In six months it has classified roughly 9,200 emails. I audited a random sample of 500 against my own judgment. It got 480 right. That's a 96% accuracy rate.
Of the 20 it got wrong: - 11 were FYI it labeled trash — newsletters with one piece of news I would have wanted to see - 6 were reply needed it labeled FYI — usually short, casual asks from people who didn't include a question mark - 2 were trash it labeled reply needed — fancy phishing - 1 was a flight change buried in marketing chrome (the one that prompted my allow-list rule)
So: 14 misses where I might have missed something useful. Over six months. About one every two weeks.
Compare that to the alternative — me reading every email. In six months I would have spent roughly 90 hours processing inbox by hand at my old rate. The classifier costs me about 4 hours a month to skim the FYI bucket and audit. Net savings: ~70 hours.
The 4% I'm willing to lose is worth the 96% I get back.
What I had to make peace with: the idea that "missing one" is a normal cost of leverage. I used to feel a small panic at the idea of letting a script decide what I see. Then I noticed I had been letting Gmail's algorithm do exactly that for fifteen years, just with worse rules. At least I wrote my rules myself.
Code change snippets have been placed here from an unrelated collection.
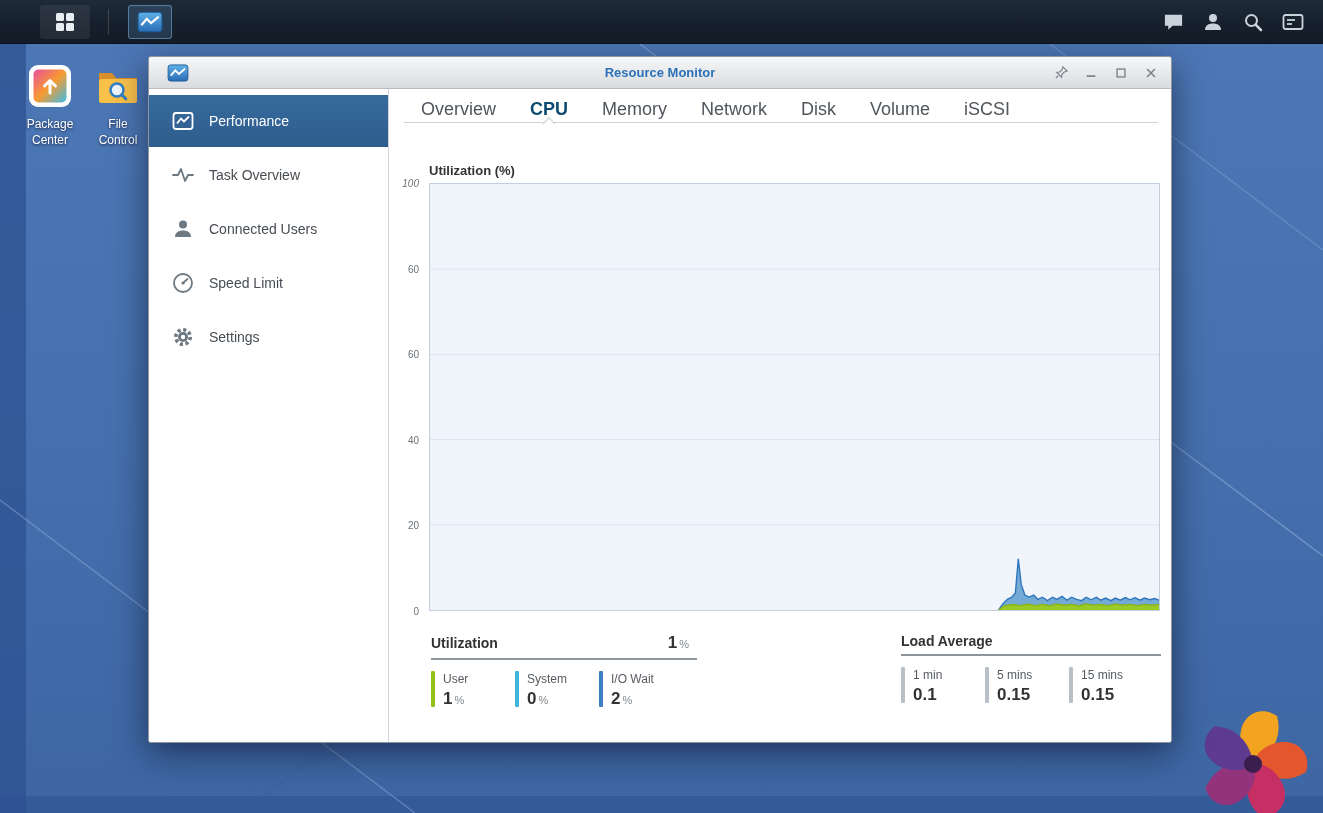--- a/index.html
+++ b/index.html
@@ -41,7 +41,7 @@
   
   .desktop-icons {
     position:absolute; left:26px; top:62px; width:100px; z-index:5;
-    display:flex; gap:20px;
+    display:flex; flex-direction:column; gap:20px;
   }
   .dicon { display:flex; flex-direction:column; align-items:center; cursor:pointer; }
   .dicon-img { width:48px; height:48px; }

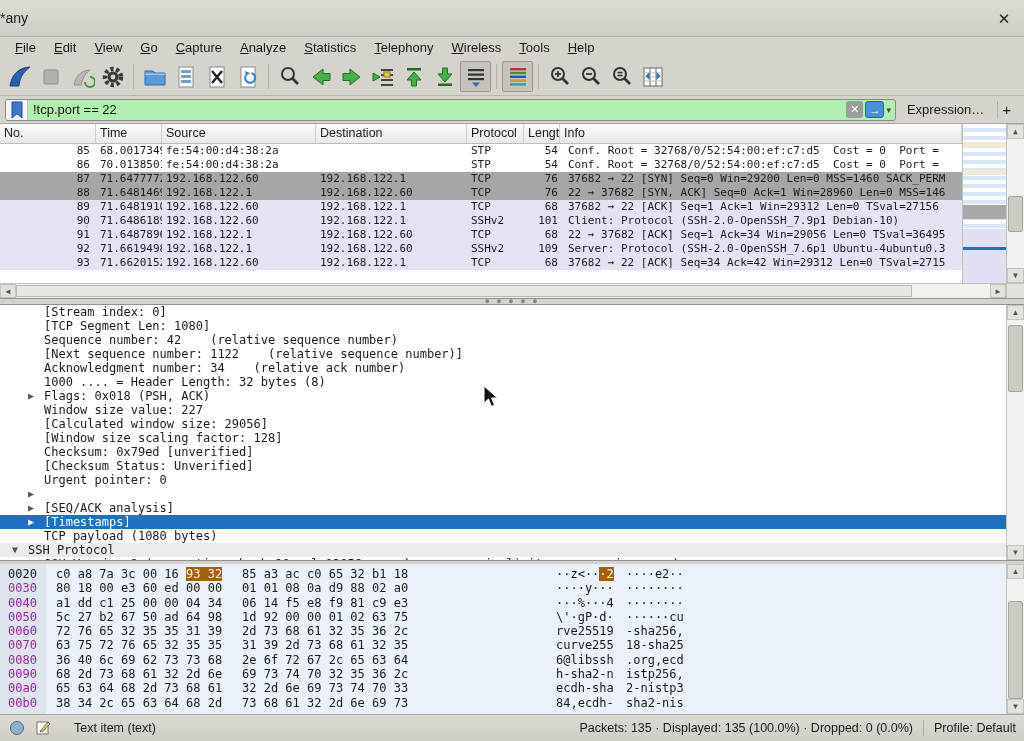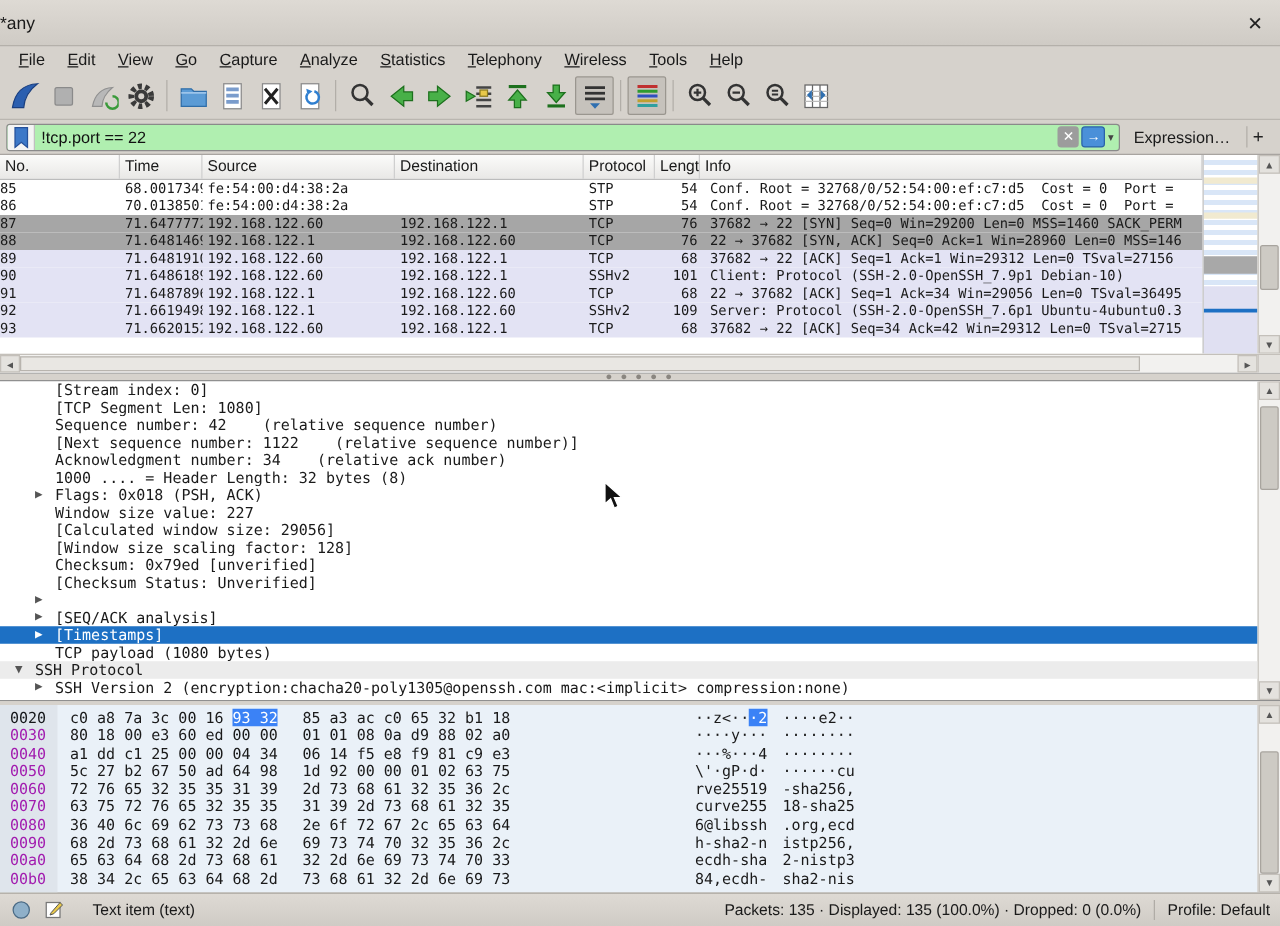--- a/index.html
+++ b/index.html
@@ -42,7 +42,7 @@
   .phead > div { padding:2px 0 0 4px; border-right:1px solid #cfcfcf; overflow:hidden; white-space:nowrap; }
   .prow { height:14px; display:grid; grid-template-columns:96px 66px 154px 151px 57px 36px 1fr; font-size:11px; line-height:14px; white-space:pre; }
   .prow > div { overflow:hidden; }
-  .c-no { padding-right:6px; }
+  .c-no { text-align:right; padding-right:6px; }
   .c-time,.c-src,.c-dst,.c-proto { padding-left:4px; }
   .c-len { text-align:right; padding-right:2px; }
   .c-info { padding-left:8px; }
What I'd do again: build it cheaper next time. The first version used the most expensive model available. The second version uses a small model and is 98% as good for 4% of the cost.
What I wouldn't: try to push it to 100%. Every percentage point past 95 doubles the build time and triples the prompt complexity. The juice isn't worth the squeeze. Build the 95% version, accept the misses, get on with your day.